Review of the Topic on World Hypertension Day, May 17
What does hypertension mean, and how is it defined?
Hypertension is defined as the elevated pressure of the blood pumped by our heart against the walls of the arteries. To express it numerically, if our systolic blood pressure is ≥140 and/or diastolic blood pressure is ≥90 mmHg, then we have hypertension.
How common is hypertension?
Hypertension is a quite common condition. It is observed in about 30-35% of the adult population and increases to 50% in the population over the age of 50. Worldwide, more than 1.5 billion people have hypertension.
How does high blood pressure affect our body, and which organs are harmed by hypertension?
High blood pressure negatively affects our entire vascular system, significantly increasing the risk of cardiovascular disease, especially for the heart, brain, and kidneys. Hypertension increases the risk of stroke by 3-4 times, heart failure by 3-4 times, and heart attack by 2 times.
Is hypertension a disease to be feared? What is the success rate of treatment?
We can look at hypertension from two different perspectives. From a negative standpoint, we need to emphasize that hypertension is a chronic condition that requires lifelong treatment. When left untreated, it significantly increases the risk of cardiovascular disease. From a positive perspective, it is essential to highlight that hypertension is a disease that can be successfully treated with a high success rate in modern medicine. All it takes is timely screening, an early diagnosis, and the implementation of the prescribed treatment.
Extensive patient data shows that reducing systolic blood pressure by 10 mmHg (1 point) or diastolic blood pressure by 5 mmHg (half a point) results in a 10-15% reduction in all-cause mortality, a 35% reduction in stroke, a 20% reduction in heart attack, and a 40% reduction in heart failure. As seen, when hypertension is treated, it is not a disease to be feared, and the risk can be significantly reduced with appropriate treatment.
How is hypertension treated? What methods are used in treatment?
Hypertension treatment consists of two components: medication and lifestyle changes. For a successful treatment, these two components need to be implemented together. Medication involves the regular use of drugs prescribed by a doctor.

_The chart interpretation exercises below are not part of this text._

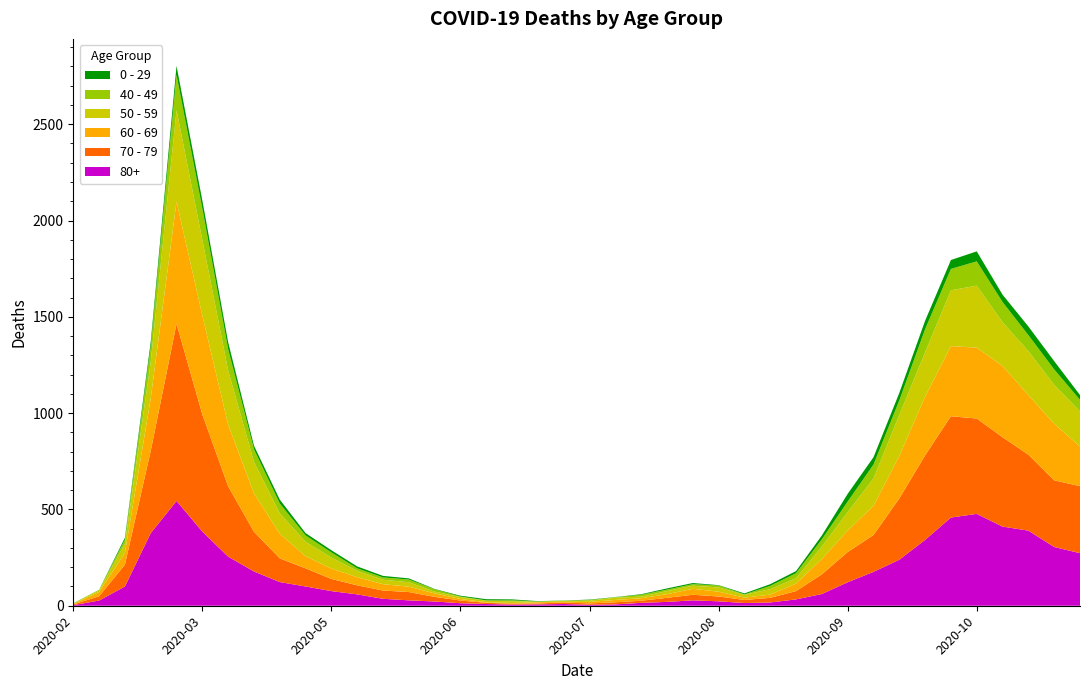

Reading left to right, list all the values displayed in this chart.

80+: 3	27	100	377	544	385	255	178	123	100	76	59	36	28	22	13	9	6	7	9	5	7	15	20	28	23	14	17	33	61	122	176	239	342	458	477	411	390	305	273
70 - 79: 4	22	113	427	920	608	365	206	123	94	63	47	43	43	24	14	6	5	5	8	7	11	11	21	29	25	16	24	43	102	157	191	318	439	526	495	464	394	346	348
60 - 69: 2	22	61	272	634	514	320	199	128	63	54	42	33	28	18	8	3	3	6	3	8	12	13	19	31	25	12	17	39	80	112	152	221	305	364	368	370	310	294	206
50 - 59: 3	7	48	190	475	392	281	163	106	75	57	33	23	23	9	10	8	9	3	5	6	12	8	16	16	22	15	28	28	64	95	142	212	230	290	322	227	228	202	182
40 - 49: 0	5	21	79	183	163	111	66	51	33	27	13	12	14	12	3	2	5	1	1	4	2	10	8	8	10	2	17	26	38	55	72	76	120	111	126	105	83	80	60
0 - 29: 1	0	10	25	47	42	36	19	20	12	11	10	8	6	2	4	6	5	2	1	2	1	3	6	6	2	5	9	11	20	40	38	39	44	46	52	38	45	43	25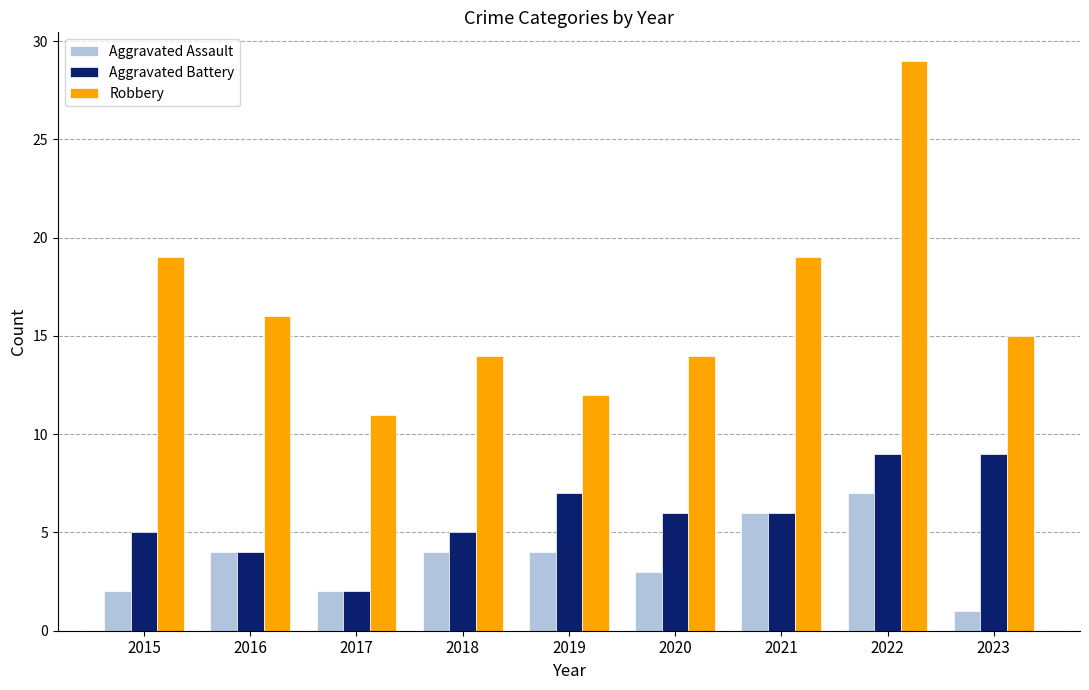

What is the total value across all series at 2018?

23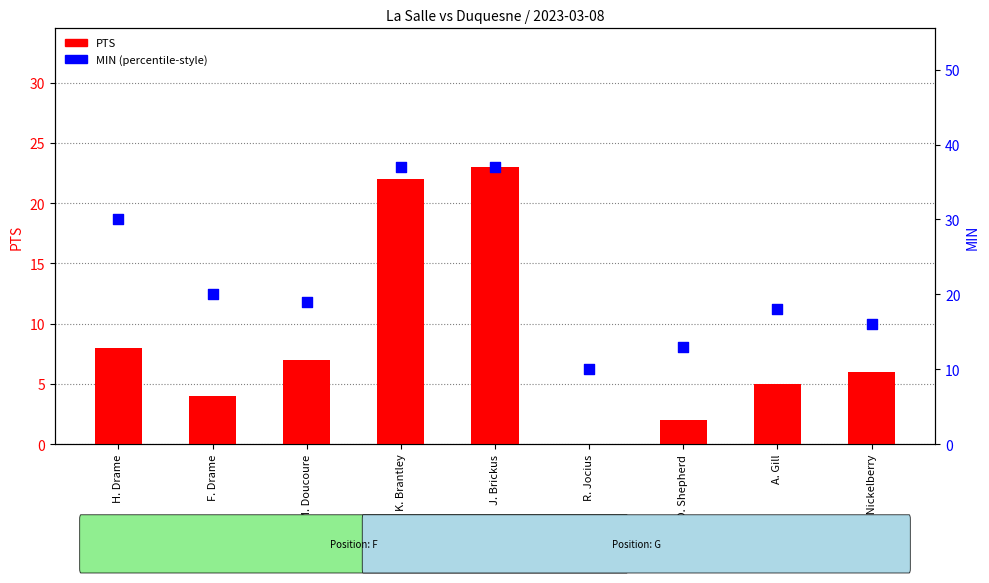

Is the value of MIN at F. Drame greater than the value of PTS at D. Shepherd?

Yes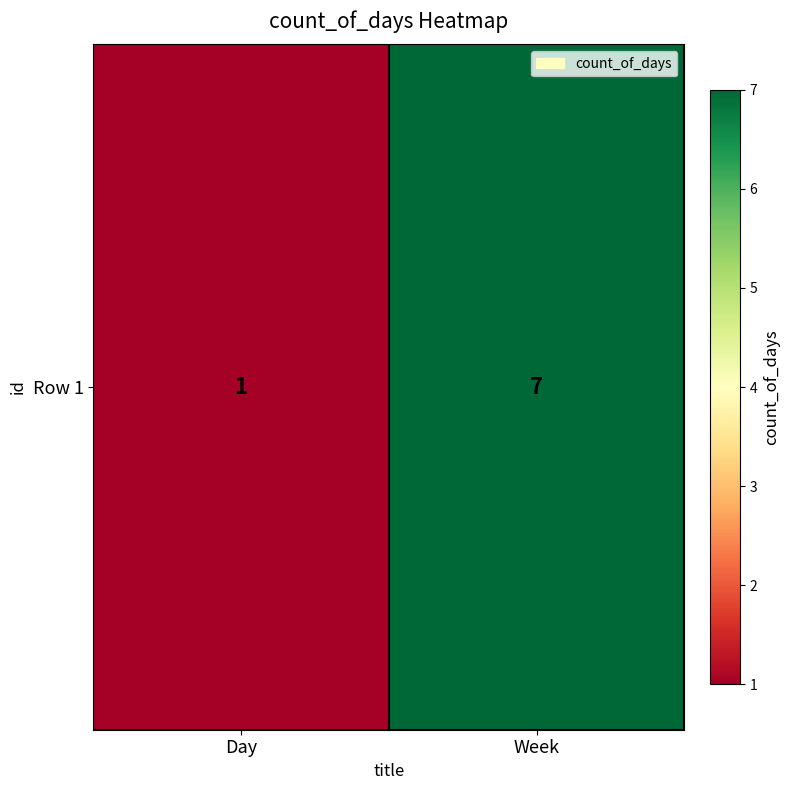

Reading left to right, what are all the values shown in this chart?

Day=1	Week=7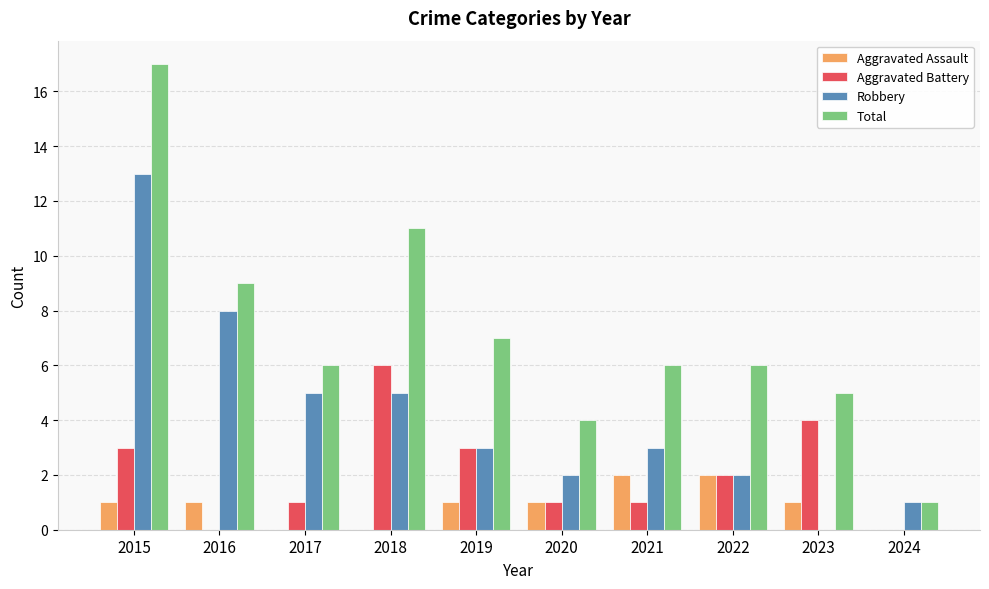

Between 2016 and 2021, which series saw the biggest shift?

Robbery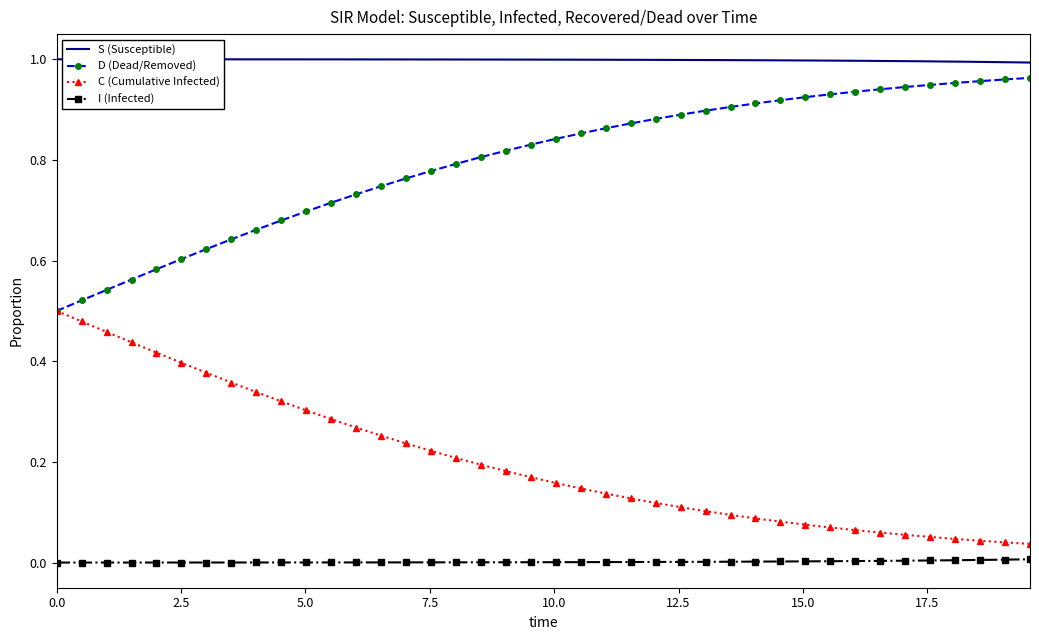

Rank the series by their average value, from lowest to highest.

I (Infected), C (Cumulative Infected), D (Dead/Removed), S (Susceptible)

Lifestyle changes include:
Maintaining an ideal body weight (Body Mass Index should be between 18.8-25 kg/m2). Losing excess weight is crucial; a weight loss of 10 kg reduces blood pressure by 1 point (10 mmHg), equivalent to the effect of a medication.
Restricting salt intake: Daily salt consumption should not exceed 5–6 grams (approximately 1 level teaspoon).
Adopting healthy eating habits: Meals should include vegetables, fruits, low-fat foods, whole grains, vegetable-based proteins, and fish at least twice a week. Avoid processed foods and those containing excessive fat, refined sugar, and salt.
Quitting smoking entirely and limiting alcohol consumption.
Engaging in moderate to high-intensity exercise at least 3 days a week. Regular exercise can lead to a decrease in blood pressure of nearly 1 point (8 mmHg).
Learning stress management and coping techniques.
Do medications used in hypertension treatment harm the kidneys?
Untreated hypertension initially and most commonly affects our kidneys. The medications used in treatment are very safe, and side effects causing harm to the kidneys are extremely rare. It is not the medication but untreated high blood pressure that harms the kidneys.
Therefore, it is vital to use the prescribed medications regularly to protect all our organs, including the kidneys, heart, and brain, from the negative effects of high blood pressure.